Assignment
Word for word, repeat each line of the listing below.

Collected data
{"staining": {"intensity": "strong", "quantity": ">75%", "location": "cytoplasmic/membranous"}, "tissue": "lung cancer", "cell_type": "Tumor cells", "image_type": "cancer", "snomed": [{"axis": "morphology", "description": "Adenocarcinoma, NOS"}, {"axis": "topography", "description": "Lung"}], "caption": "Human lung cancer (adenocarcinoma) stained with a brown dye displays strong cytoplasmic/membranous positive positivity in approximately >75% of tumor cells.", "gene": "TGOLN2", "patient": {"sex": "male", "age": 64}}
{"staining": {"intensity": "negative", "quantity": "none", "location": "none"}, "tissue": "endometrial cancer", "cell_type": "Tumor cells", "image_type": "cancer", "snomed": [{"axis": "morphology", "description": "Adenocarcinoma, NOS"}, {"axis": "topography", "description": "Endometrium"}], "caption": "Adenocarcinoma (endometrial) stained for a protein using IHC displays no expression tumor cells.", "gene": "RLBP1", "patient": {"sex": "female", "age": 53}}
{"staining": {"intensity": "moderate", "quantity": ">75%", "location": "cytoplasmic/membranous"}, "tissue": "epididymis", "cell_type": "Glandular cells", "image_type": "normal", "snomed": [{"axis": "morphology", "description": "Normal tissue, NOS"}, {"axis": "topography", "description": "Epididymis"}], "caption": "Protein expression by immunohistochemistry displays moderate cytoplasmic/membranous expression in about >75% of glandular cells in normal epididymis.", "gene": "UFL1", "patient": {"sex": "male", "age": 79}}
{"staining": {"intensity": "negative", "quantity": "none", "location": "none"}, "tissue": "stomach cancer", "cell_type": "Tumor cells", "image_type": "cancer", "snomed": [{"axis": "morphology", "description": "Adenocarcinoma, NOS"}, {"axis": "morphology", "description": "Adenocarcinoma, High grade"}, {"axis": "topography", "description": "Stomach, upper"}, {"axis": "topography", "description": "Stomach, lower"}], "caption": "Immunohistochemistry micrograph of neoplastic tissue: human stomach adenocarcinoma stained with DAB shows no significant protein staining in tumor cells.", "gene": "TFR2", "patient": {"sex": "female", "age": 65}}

Problem solution
{"staining": {"intensity": "strong", "quantity": ">75%", "location": "cytoplasmic/membranous"}, "tissue": "lung cancer", "cell_type": "Tumor cells", "image_type": "cancer", "snomed": [{"axis": "morphology", "description": "Adenocarcinoma, NOS"}, {"axis": "topography", "description": "Lung"}], "caption": "Human lung cancer (adenocarcinoma) stained with a brown dye displays strong cytoplasmic/membranous positive positivity in approximately >75% of tumor cells.", "gene": "TGOLN2", "patient": {"sex": "male", "age": 64}}
{"staining": {"intensity": "negative", "quantity": "none", "location": "none"}, "tissue": "endometrial cancer", "cell_type": "Tumor cells", "image_type": "cancer", "snomed": [{"axis": "morphology", "description": "Adenocarcinoma, NOS"}, {"axis": "topography", "description": "Endometrium"}], "caption": "Adenocarcinoma (endometrial) stained for a protein using IHC displays no expression tumor cells.", "gene": "RLBP1", "patient": {"sex": "female", "age": 53}}
{"staining": {"intensity": "moderate", "quantity": ">75%", "location": "cytoplasmic/membranous"}, "tissue": "epididymis", "cell_type": "Glandular cells", "image_type": "normal", "snomed": [{"axis": "morphology", "description": "Normal tissue, NOS"}, {"axis": "topography", "description": "Epididymis"}], "caption": "Protein expression by immunohistochemistry displays moderate cytoplasmic/membranous expression in about >75% of glandular cells in normal epididymis.", "gene": "UFL1", "patient": {"sex": "male", "age": 79}}
{"staining": {"intensity": "negative", "quantity": "none", "location": "none"}, "tissue": "stomach cancer", "cell_type": "Tumor cells", "image_type": "cancer", "snomed": [{"axis": "morphology", "description": "Adenocarcinoma, NOS"}, {"axis": "morphology", "description": "Adenocarcinoma, High grade"}, {"axis": "topography", "description": "Stomach, upper"}, {"axis": "topography", "description": "Stomach, lower"}], "caption": "Immunohistochemistry micrograph of neoplastic tissue: human stomach adenocarcinoma stained with DAB shows no significant protein staining in tumor cells.", "gene": "TFR2", "patient": {"sex": "female", "age": 65}}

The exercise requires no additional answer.